When I got my job, and finally had decent enough health insurance, I started going to my husband’s general practitioner.  She did blood tests for pretty much everything.  Checked my blood sugar (within normal levels), triglycerides (high, but they always have been since Mom first tested them), thyroid (normal), and anything else she could think of.  She found nothing to explain my issues with weight.

So I started exercising more, and the food was a bit more regulated, leaning toward low carb.  I bought a new treadmill to replace the old one and bought a Wii and exercise games. I used both regularly for about a year, and my back stopped aching and cramping, muscles started getting definition, and my stamina and endurance got better.

Then I got sick and diagnosed with bronchitis.  The GP prescribed prednisone.  I stopped exercising because just breathing would make me cough, and I didn’t want to exacerbate anything.  I lost a few pounds–sick, and steroid-type meds.

The weight came back, plus some, once I got better, and since then, I haven’t been able to get back into the same physical health.  I still have some of the muscle; I still have the endurance and stamina, but I haven’t managed to get my core muscles back to where I don’t have to stop doing whatever to stretch my back.

When I turned 30, I decided to stop taking birth control. Weight was part of the decision–my GP agreed that stopping should help me lose weight–and the other part was stroke risk, since there seemed to be a possible familial risk there.

About three years ago, I started seeing an OB/GYN–I’d been previously been going to Planned Parenthood because of lack of money/health insurance–and the doctor believed I might have polycystic ovarian syndrome–PCOS.  Three main symptoms are irregular menstruation, excess androgen (male hormones) which can show as excess hair growth, and polycystic ovaries.

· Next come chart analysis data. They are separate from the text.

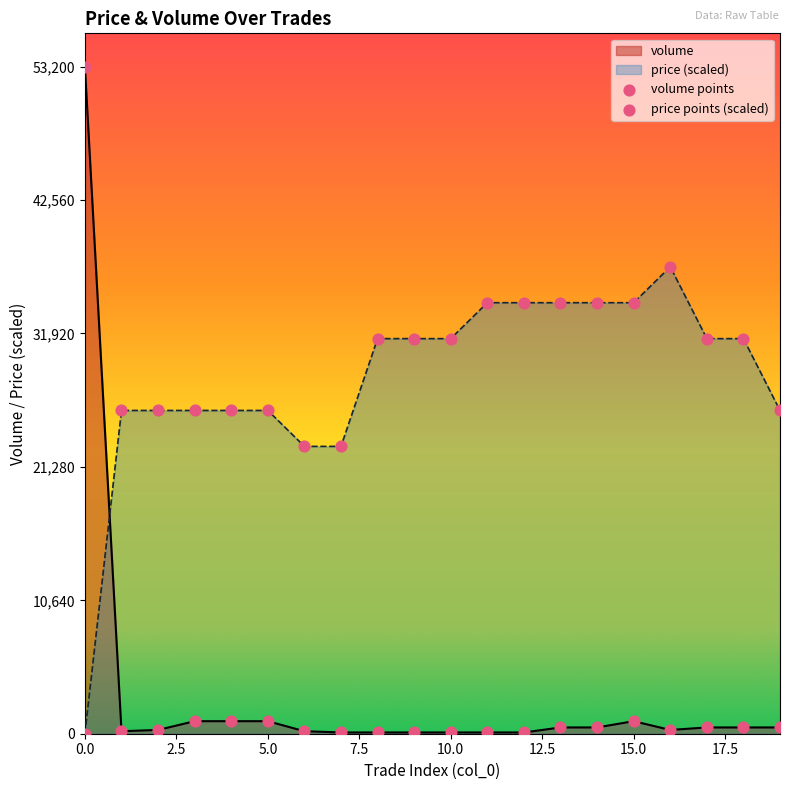

Which series contains the highest Y value?

volume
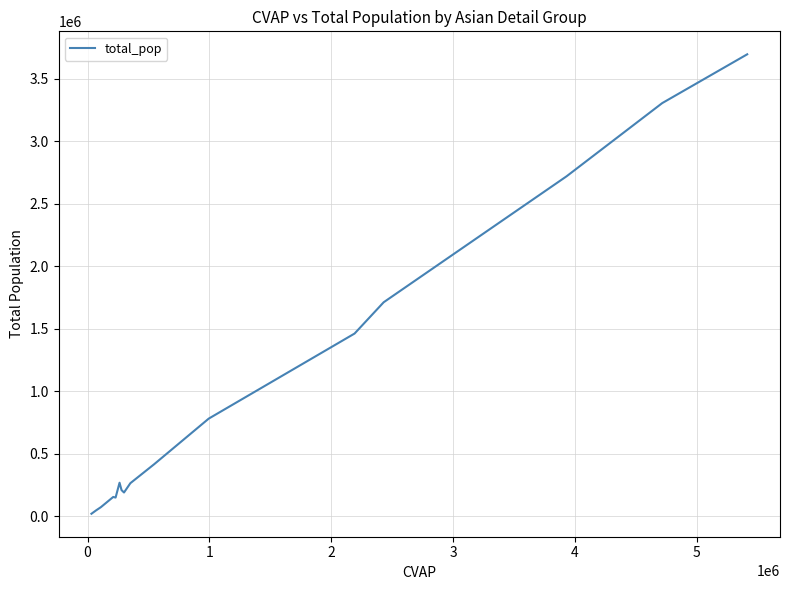

What is the difference between the maximum and minimum values?

3675174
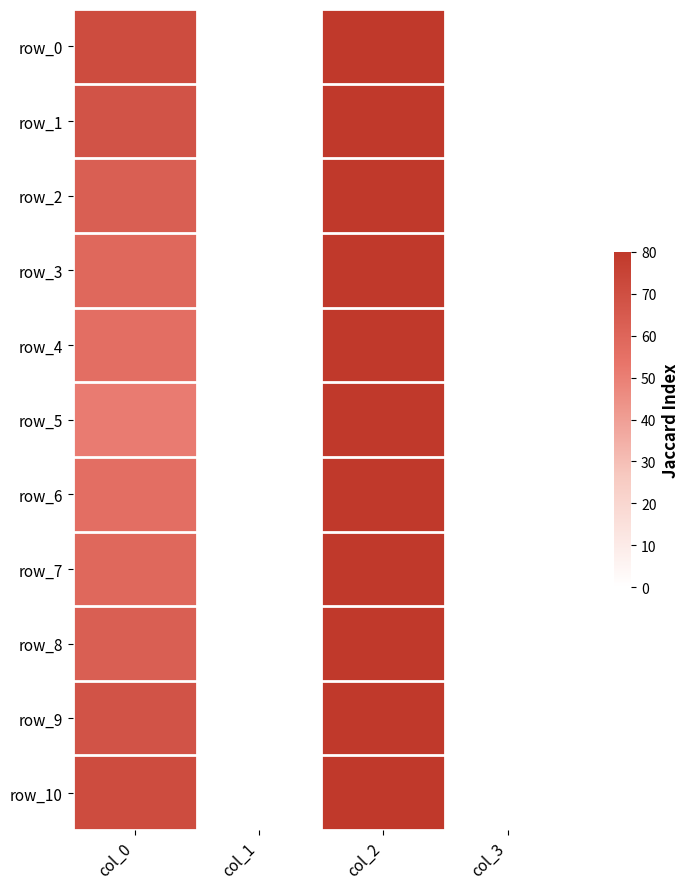

What is the sum of the row_10 values at col_1 and col_0?

71.0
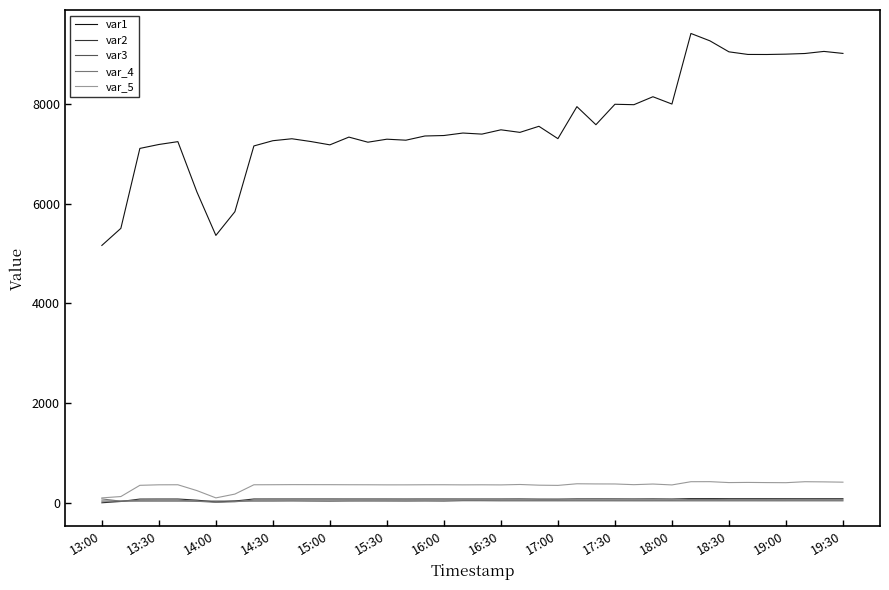

How many lines are shown in the chart?

5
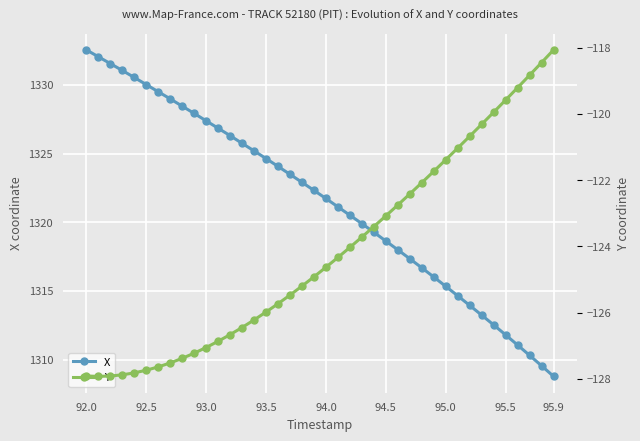

Which series has the largest total across all categories?

X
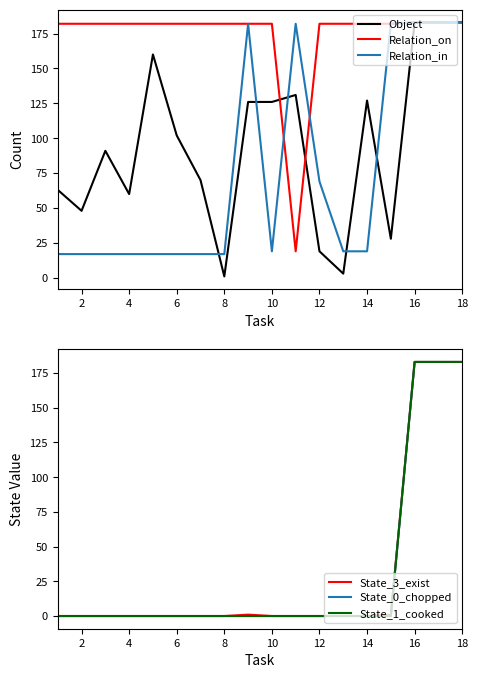

How many lines are shown in the chart?

6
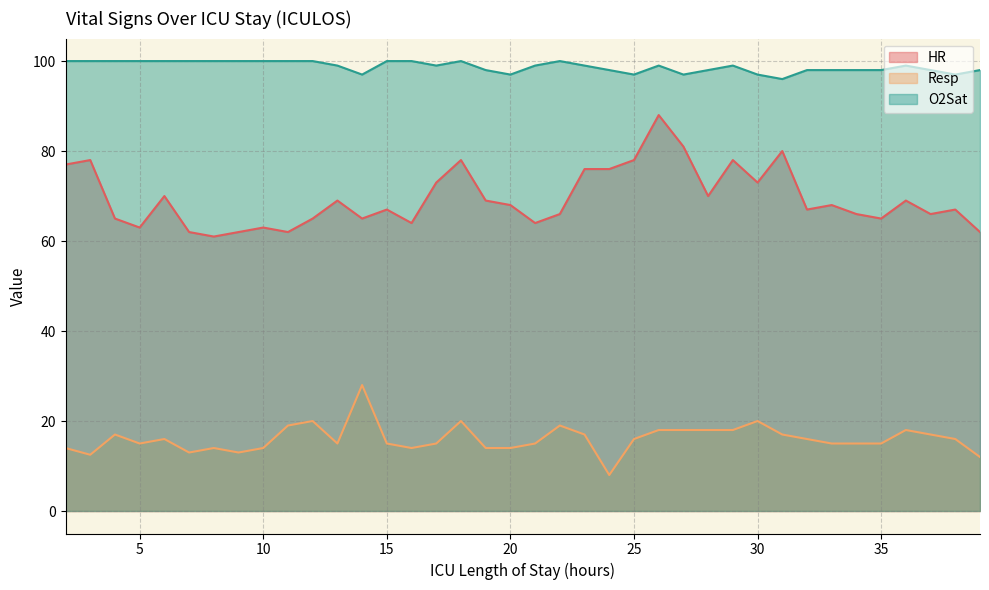

The HR series shows 98.0 at 10. True or false?

False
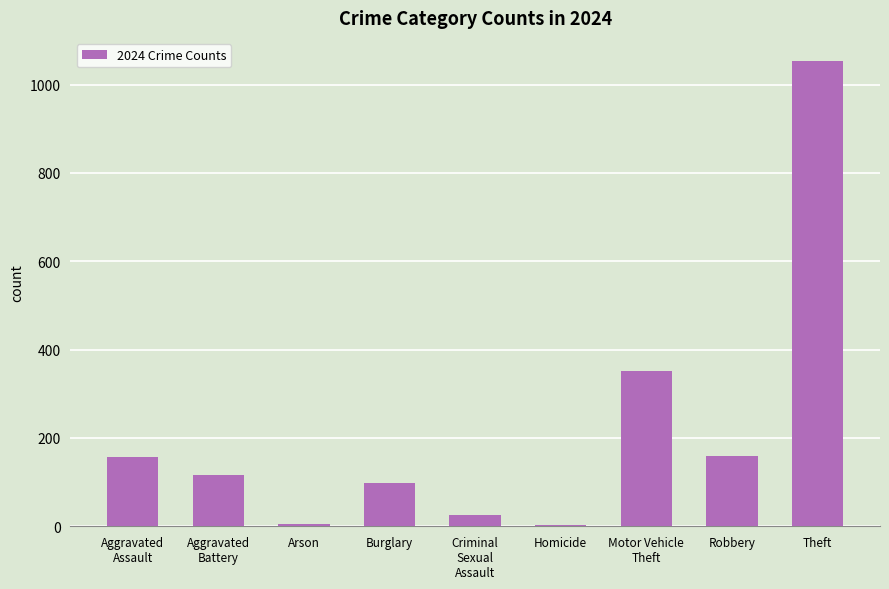

What is the approximate value at Motor Vehicle
Theft, to the nearest 10?

350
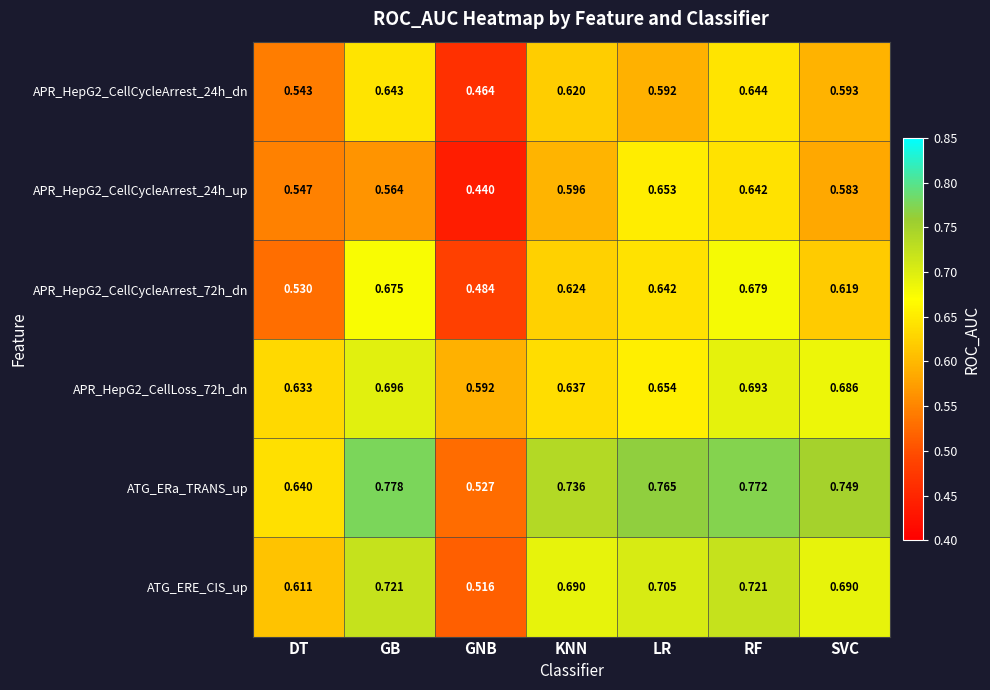

List the labels in order of APR_HepG2_CellCycleArrest_24h_up value, largest first.

LR, RF, KNN, SVC, GB, DT, GNB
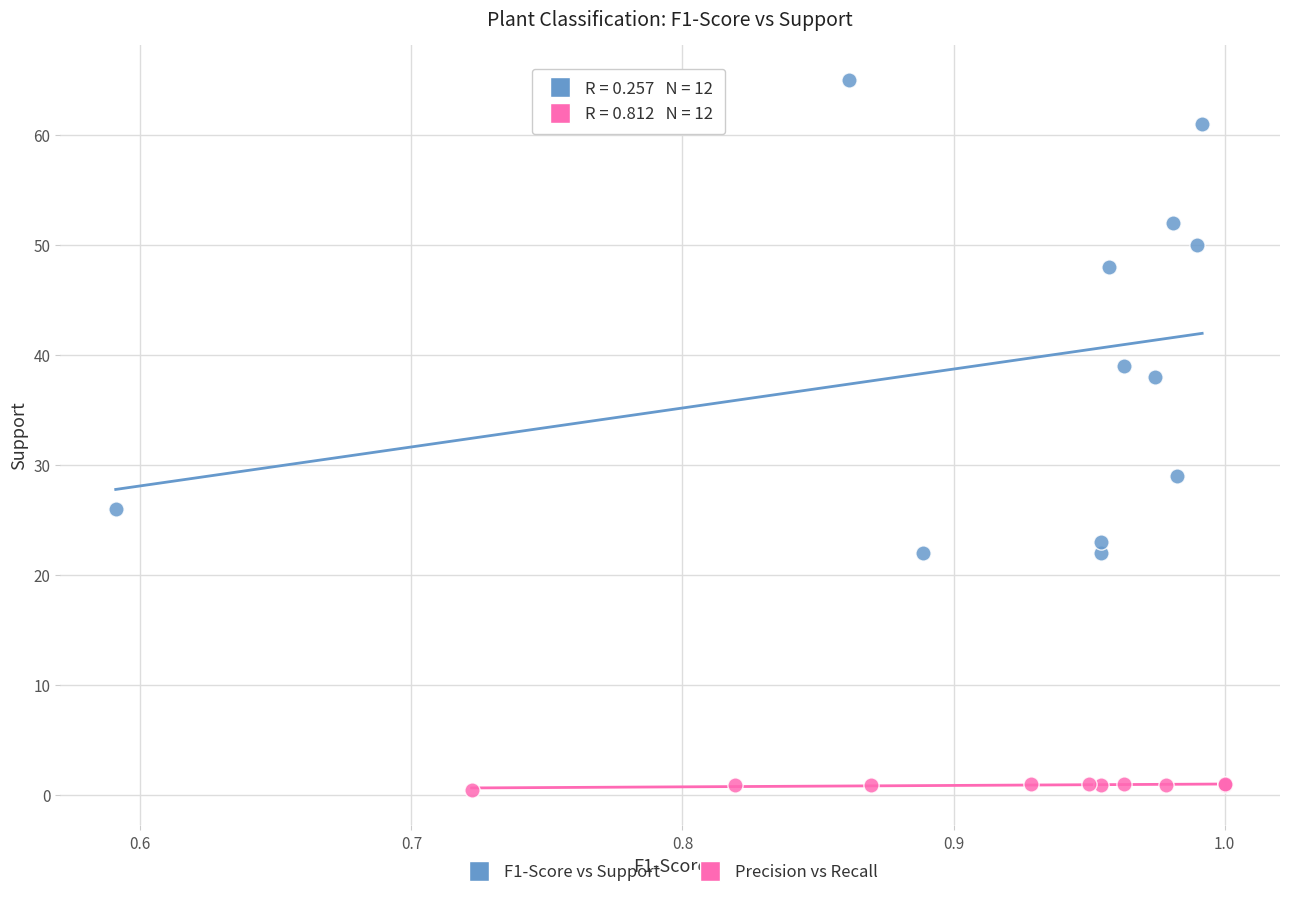

Which series contains the lowest Y value?

Precision vs Recall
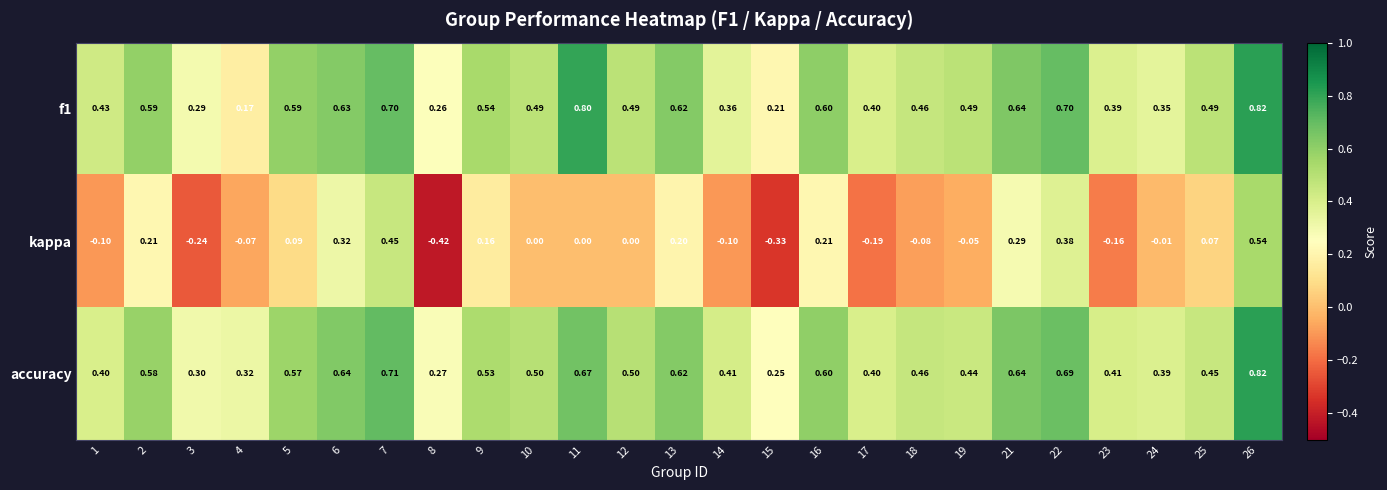

Which series has the largest range (max minus min)?

kappa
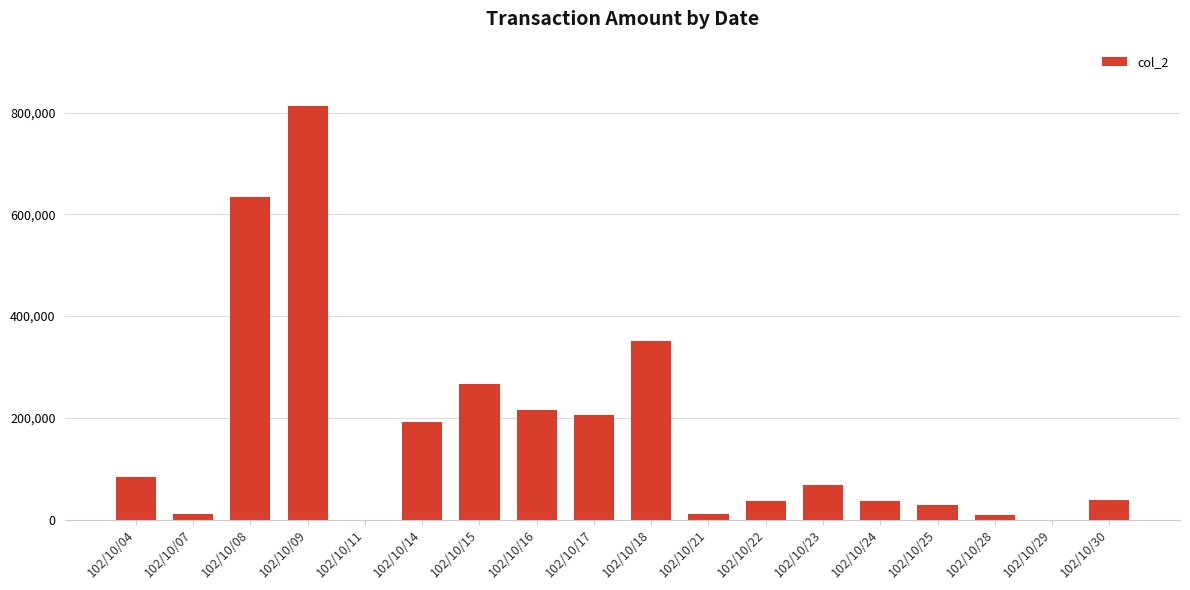

Which has a higher value, 102/10/04 or 102/10/18?

102/10/18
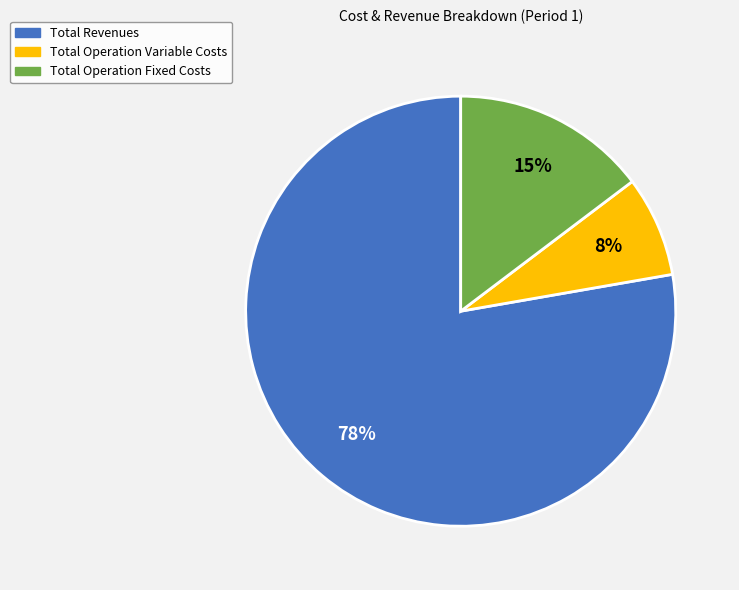

To the nearest percent, what is the average slice percentage?

33%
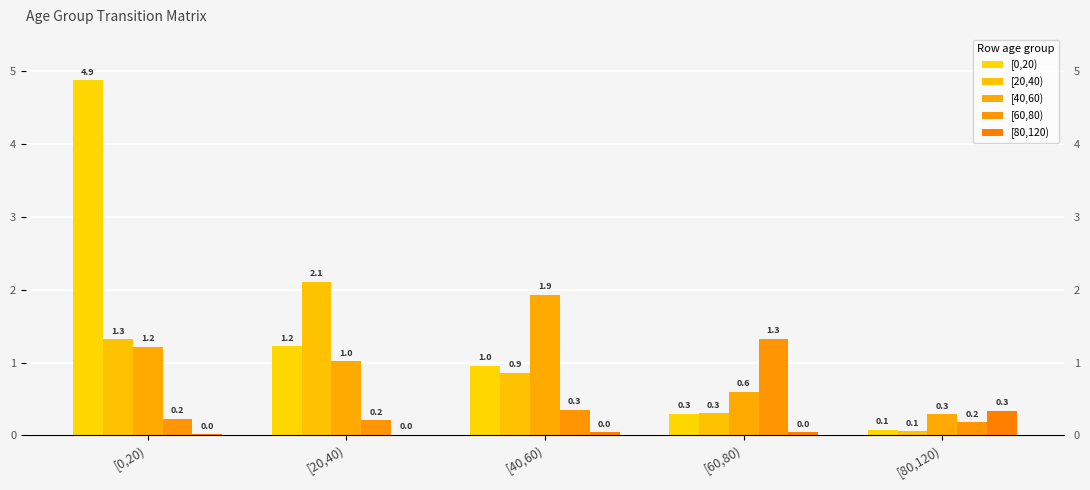

Which series has the largest range (max minus min)?

[0,20)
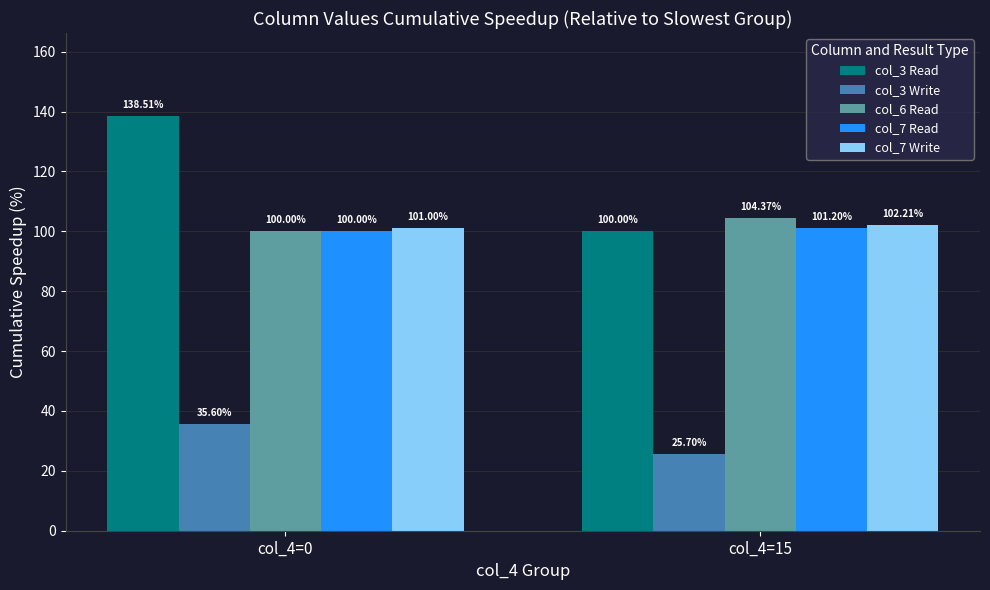

List the labels in order of col_3 Write value, largest first.

col_4=0, col_4=15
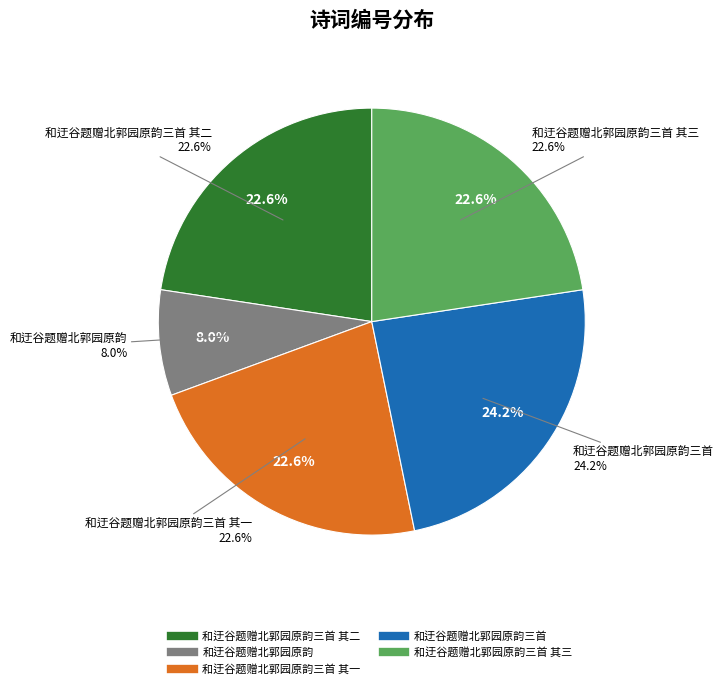

Is there any slice that represents more than half of the pie?

No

My OB ordered bloodwork–she tested my testosterone and insulin levels, and because of the history of stroke, tested for the possibility of genetic risk.  The test for stroke came back negative, so it seems like I don’t have any more risk than would be expected.The testosterone and insulin levels came back high.  My actual diagnosis is insulin resistant PCOS.

This means it’s difficult for me to lose weight.

One of the treatments is metformin, which is mostly used to treat type 2 diabetes.  The way my GP explained it to me is that my body overproduces insulin to keep my blood sugar low, but it doesn’t use that insulin efficiently.  The metformin is supposed to correct that.

I’ve been taking metformin for nearly three years, and while it’s been a slow process, I have seen some improvement.  The highest weight I’ve reached, when I first visited the OB, was 250–my personal highest, weight in the morning before any food, was slightly lower at 248.  This morning, my weight was just about 238.

Not a big difference, but a difference.  Especially when my weight tends to jump up and down a couple pounds before it finally drops, and then repeats the same thing.  And when I’ve been exercising inconsistently for a variety of reasons.

It’s progress, and going in the right direction.